Task statement
Within the records below, find the line containing "released | : | |". Reproduce it and each line after it exactly, and nothing else.
(Beginning of Entries supplied)
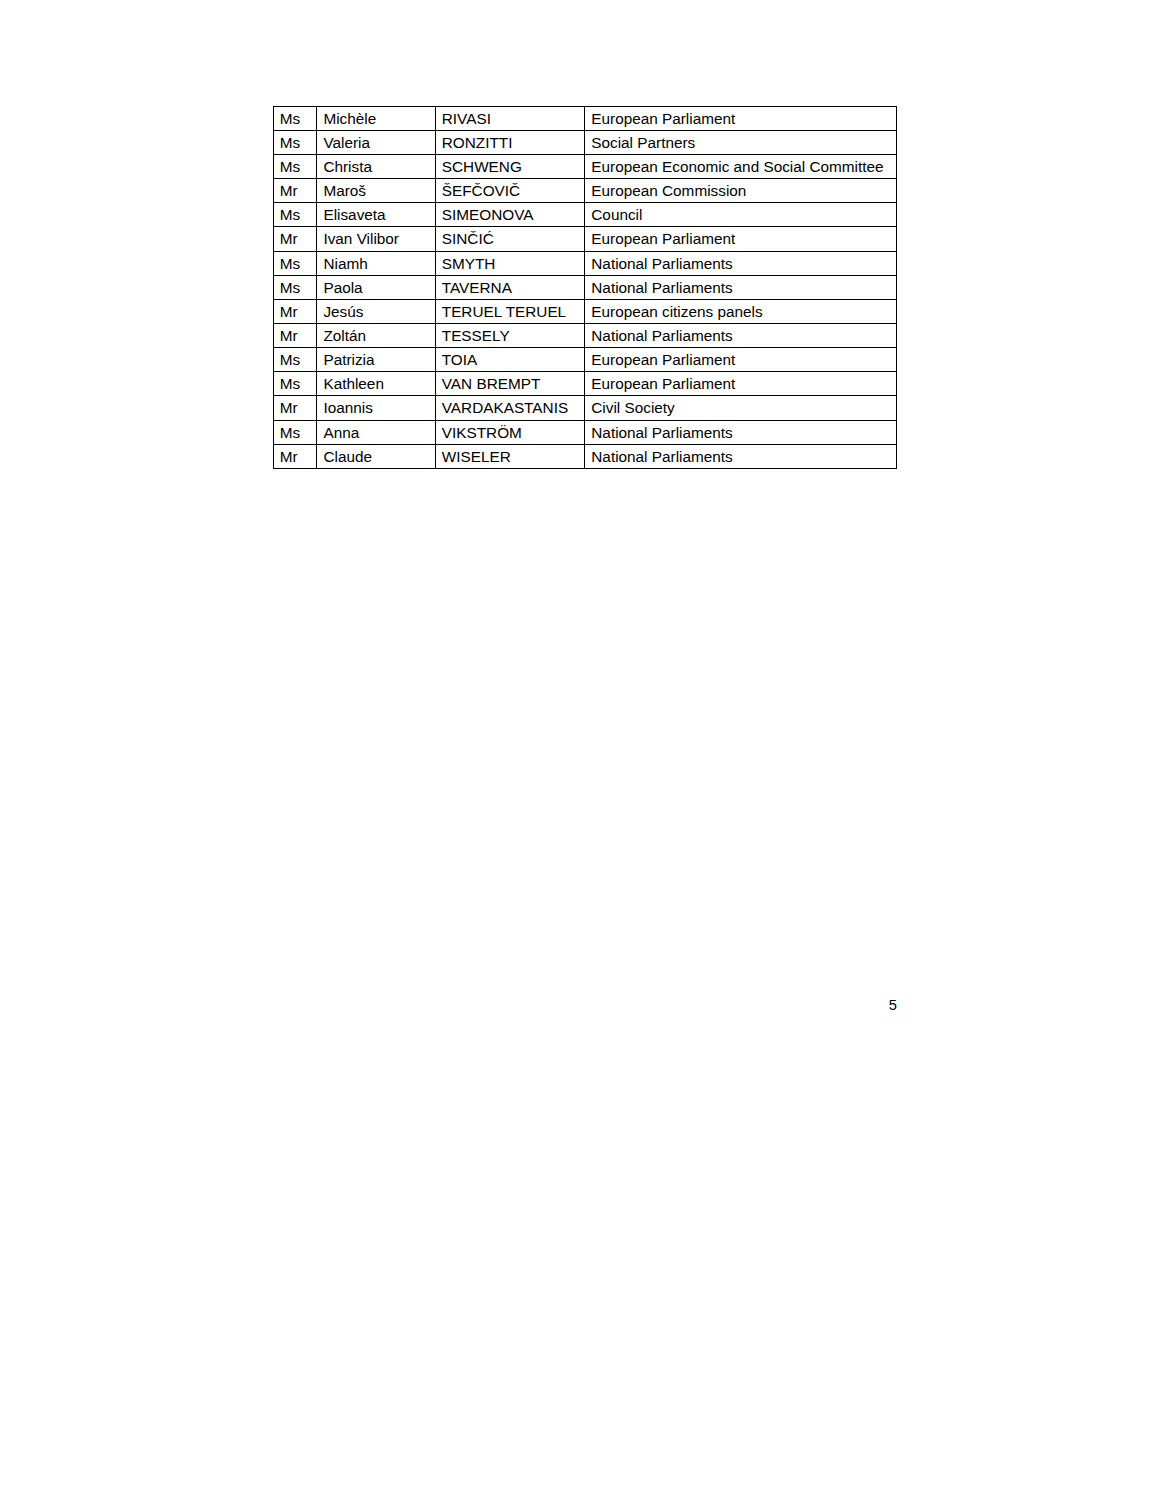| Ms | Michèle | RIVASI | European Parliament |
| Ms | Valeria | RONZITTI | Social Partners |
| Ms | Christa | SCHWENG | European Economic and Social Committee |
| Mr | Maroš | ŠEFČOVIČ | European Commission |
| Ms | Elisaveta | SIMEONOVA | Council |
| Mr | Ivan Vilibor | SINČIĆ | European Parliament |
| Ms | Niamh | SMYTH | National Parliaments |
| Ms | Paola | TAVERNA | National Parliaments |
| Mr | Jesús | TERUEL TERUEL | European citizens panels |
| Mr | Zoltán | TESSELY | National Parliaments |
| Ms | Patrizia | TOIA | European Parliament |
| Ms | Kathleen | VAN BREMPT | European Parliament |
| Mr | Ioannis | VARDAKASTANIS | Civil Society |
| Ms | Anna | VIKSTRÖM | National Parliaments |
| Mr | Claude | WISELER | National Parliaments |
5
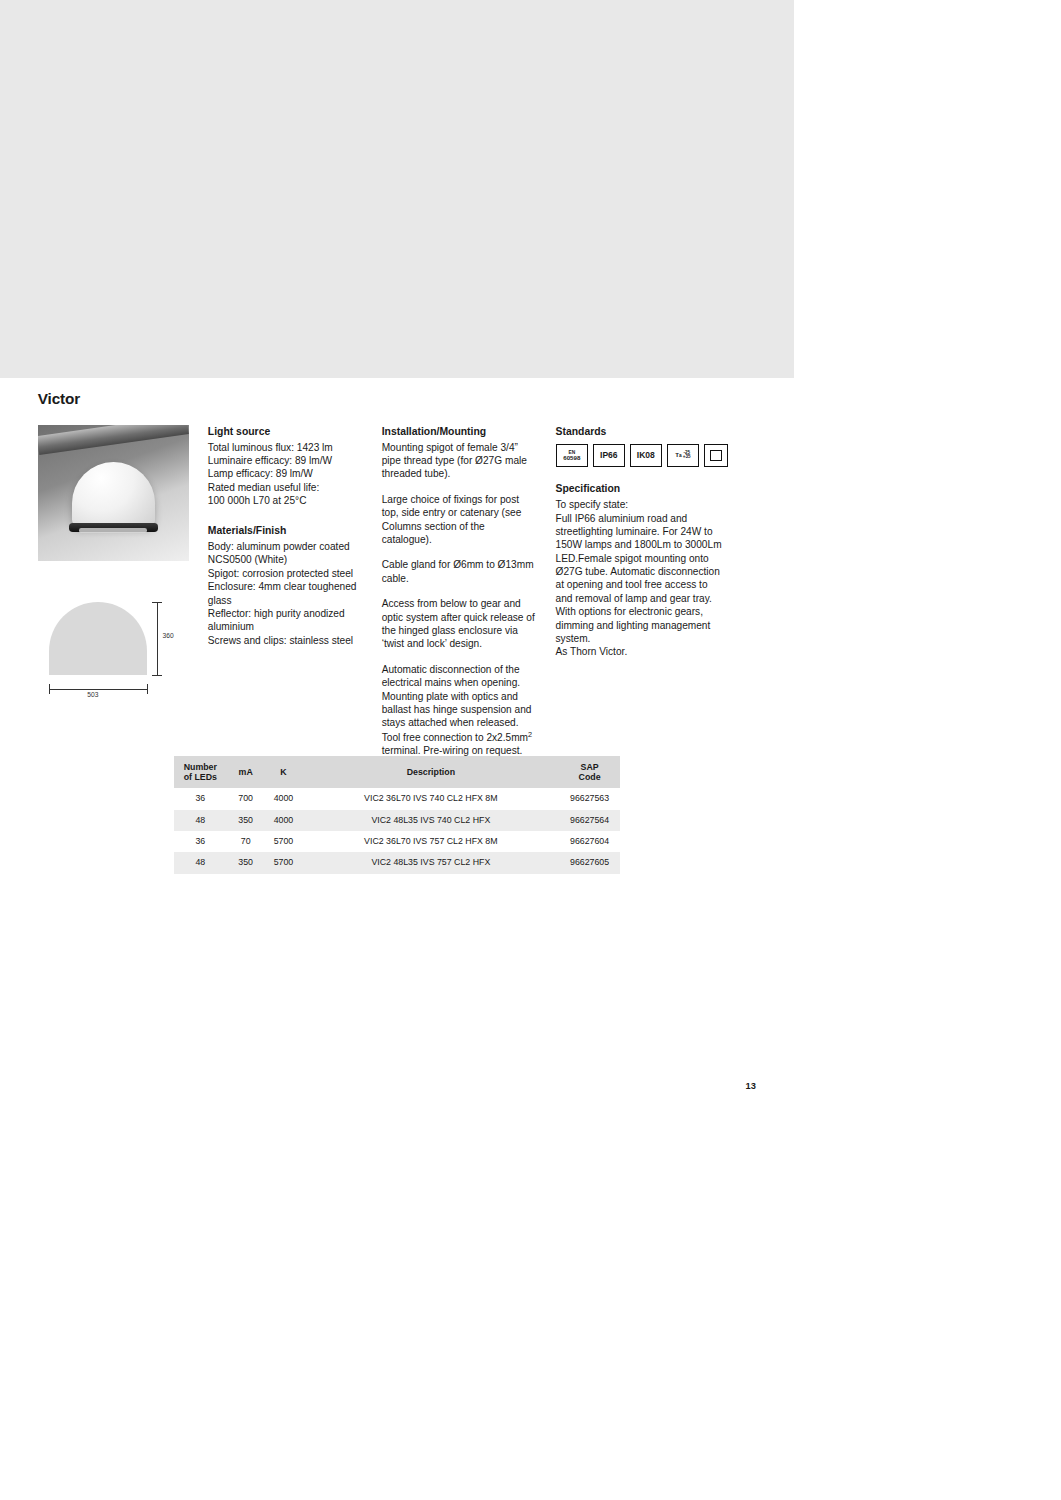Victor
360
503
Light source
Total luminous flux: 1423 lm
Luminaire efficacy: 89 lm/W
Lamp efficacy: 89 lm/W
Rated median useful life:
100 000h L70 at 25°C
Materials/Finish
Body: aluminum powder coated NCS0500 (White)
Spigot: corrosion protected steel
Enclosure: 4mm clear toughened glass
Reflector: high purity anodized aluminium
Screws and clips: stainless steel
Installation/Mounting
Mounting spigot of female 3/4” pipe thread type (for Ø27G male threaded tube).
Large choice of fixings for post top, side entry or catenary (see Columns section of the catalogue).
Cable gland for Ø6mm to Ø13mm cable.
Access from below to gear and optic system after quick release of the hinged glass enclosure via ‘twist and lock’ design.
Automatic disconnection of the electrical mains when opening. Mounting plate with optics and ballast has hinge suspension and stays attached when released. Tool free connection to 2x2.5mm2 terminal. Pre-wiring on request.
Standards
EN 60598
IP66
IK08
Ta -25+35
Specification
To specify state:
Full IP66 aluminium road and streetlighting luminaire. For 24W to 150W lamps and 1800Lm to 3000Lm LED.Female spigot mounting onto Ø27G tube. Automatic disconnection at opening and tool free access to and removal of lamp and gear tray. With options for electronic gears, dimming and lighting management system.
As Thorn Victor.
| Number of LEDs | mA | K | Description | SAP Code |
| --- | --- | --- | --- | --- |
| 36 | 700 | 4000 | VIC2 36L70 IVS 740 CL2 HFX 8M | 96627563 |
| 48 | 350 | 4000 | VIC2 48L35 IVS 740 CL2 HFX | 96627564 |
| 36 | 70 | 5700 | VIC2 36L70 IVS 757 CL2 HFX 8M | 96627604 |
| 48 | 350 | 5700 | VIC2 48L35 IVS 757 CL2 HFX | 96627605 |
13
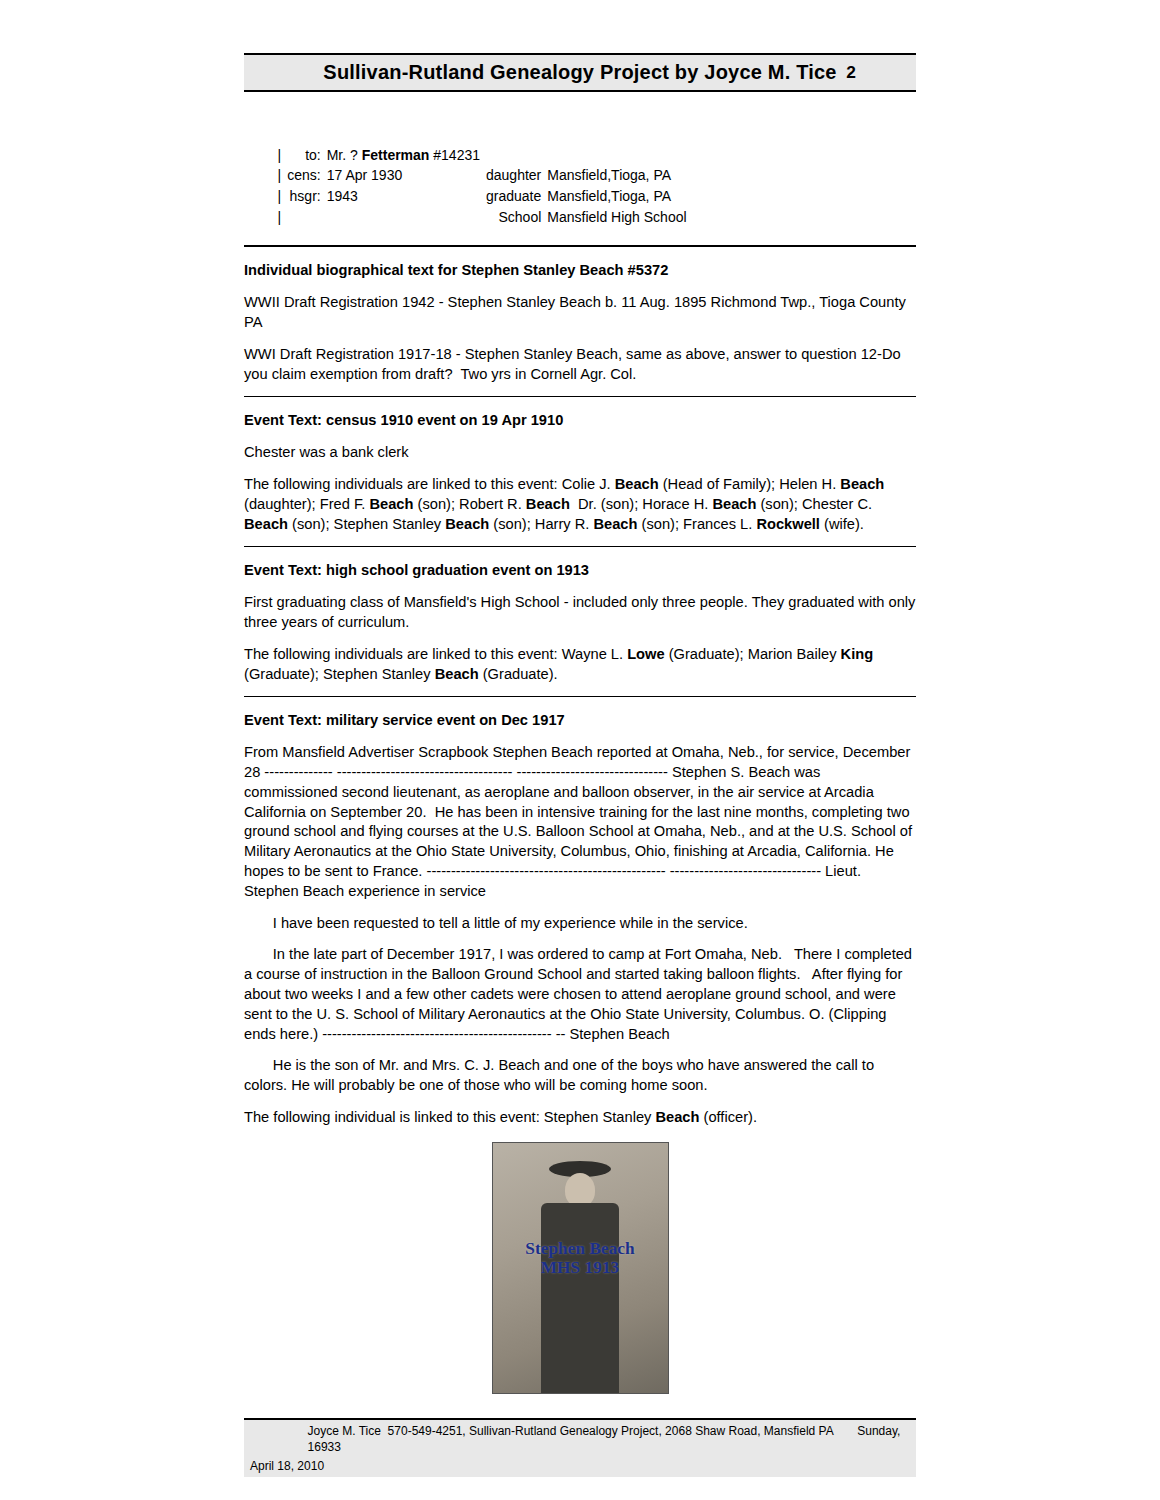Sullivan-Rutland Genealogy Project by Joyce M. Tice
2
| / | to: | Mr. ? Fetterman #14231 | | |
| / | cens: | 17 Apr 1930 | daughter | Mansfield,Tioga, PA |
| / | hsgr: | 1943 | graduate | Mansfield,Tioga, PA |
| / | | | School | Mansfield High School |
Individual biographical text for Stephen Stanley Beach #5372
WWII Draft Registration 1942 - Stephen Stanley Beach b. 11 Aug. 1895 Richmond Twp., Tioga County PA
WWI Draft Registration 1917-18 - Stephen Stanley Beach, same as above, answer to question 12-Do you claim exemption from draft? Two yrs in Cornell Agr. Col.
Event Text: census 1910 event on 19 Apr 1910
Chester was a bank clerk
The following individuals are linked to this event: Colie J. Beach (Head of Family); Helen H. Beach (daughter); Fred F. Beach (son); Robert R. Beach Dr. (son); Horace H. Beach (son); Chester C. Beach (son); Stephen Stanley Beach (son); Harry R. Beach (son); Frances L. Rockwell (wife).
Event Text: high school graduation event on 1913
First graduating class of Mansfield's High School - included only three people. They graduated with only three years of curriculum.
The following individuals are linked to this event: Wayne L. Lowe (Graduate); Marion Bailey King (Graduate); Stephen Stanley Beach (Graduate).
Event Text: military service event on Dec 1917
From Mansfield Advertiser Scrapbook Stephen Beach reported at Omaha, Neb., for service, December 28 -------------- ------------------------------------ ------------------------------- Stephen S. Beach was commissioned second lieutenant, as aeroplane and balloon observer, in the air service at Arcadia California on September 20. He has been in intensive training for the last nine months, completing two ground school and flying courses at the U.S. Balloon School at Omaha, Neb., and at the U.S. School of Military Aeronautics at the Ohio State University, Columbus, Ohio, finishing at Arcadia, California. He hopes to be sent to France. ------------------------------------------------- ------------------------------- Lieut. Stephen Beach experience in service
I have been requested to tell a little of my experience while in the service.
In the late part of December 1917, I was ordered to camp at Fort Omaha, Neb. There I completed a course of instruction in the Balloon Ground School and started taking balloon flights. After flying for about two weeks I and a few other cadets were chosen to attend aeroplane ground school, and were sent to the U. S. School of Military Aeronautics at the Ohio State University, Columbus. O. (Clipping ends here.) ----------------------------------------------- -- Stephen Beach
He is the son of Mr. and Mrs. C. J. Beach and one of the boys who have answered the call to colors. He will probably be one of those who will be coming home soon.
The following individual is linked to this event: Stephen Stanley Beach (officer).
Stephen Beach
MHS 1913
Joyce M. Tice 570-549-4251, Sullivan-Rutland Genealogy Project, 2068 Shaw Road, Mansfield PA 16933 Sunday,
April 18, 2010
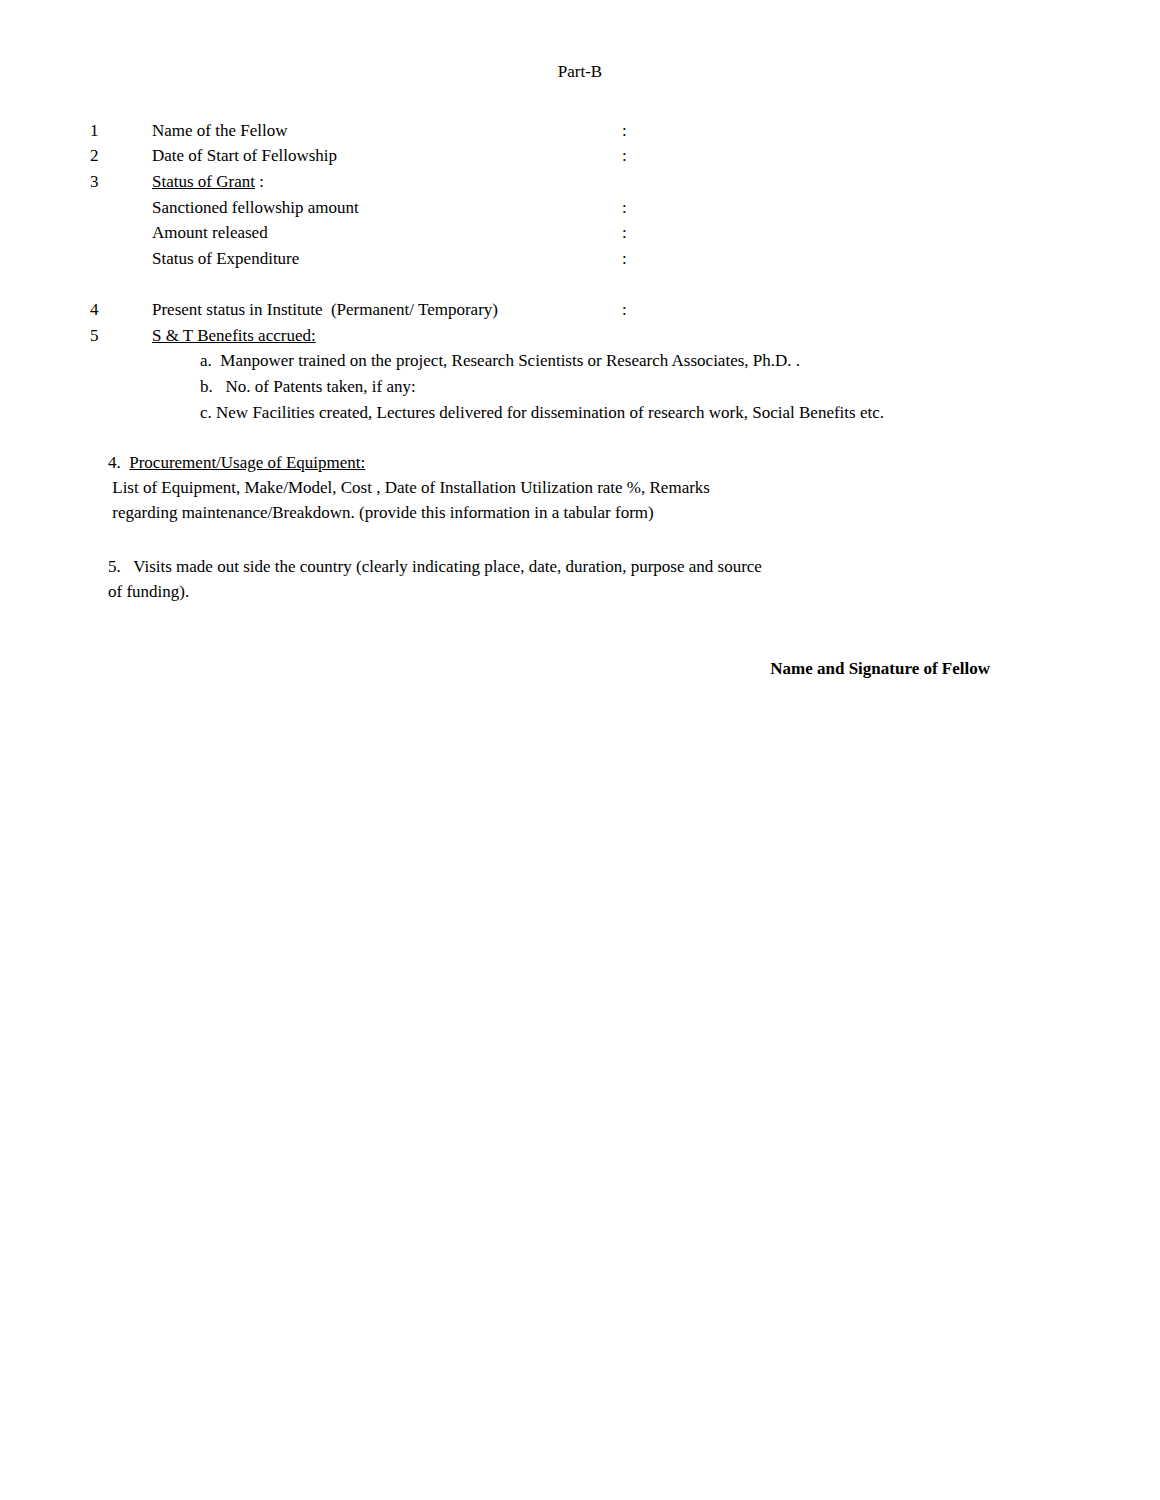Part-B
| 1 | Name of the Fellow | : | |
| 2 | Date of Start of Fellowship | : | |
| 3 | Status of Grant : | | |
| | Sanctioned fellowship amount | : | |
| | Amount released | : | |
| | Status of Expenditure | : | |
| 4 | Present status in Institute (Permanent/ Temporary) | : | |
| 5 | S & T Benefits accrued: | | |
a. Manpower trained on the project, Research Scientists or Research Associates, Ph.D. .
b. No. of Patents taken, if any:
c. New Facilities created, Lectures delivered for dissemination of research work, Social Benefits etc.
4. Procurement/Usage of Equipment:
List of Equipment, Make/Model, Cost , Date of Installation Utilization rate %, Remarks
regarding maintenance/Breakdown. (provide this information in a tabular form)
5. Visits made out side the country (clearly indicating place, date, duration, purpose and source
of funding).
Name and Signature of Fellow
(End of Entries supplied)
Solution for this problem
| | Amount released | : | |
| | Status of Expenditure | : | |
| 4 | Present status in Institute (Permanent/ Temporary) | : | |
| 5 | S & T Benefits accrued: | | |
a. Manpower trained on the project, Research Scientists or Research Associates, Ph.D. .
b. No. of Patents taken, if any:
c. New Facilities created, Lectures delivered for dissemination of research work, Social Benefits etc.
4. Procurement/Usage of Equipment:
List of Equipment, Make/Model, Cost , Date of Installation Utilization rate %, Remarks
regarding maintenance/Breakdown. (provide this information in a tabular form)
5. Visits made out side the country (clearly indicating place, date, duration, purpose and source
of funding).
Name and Signature of Fellow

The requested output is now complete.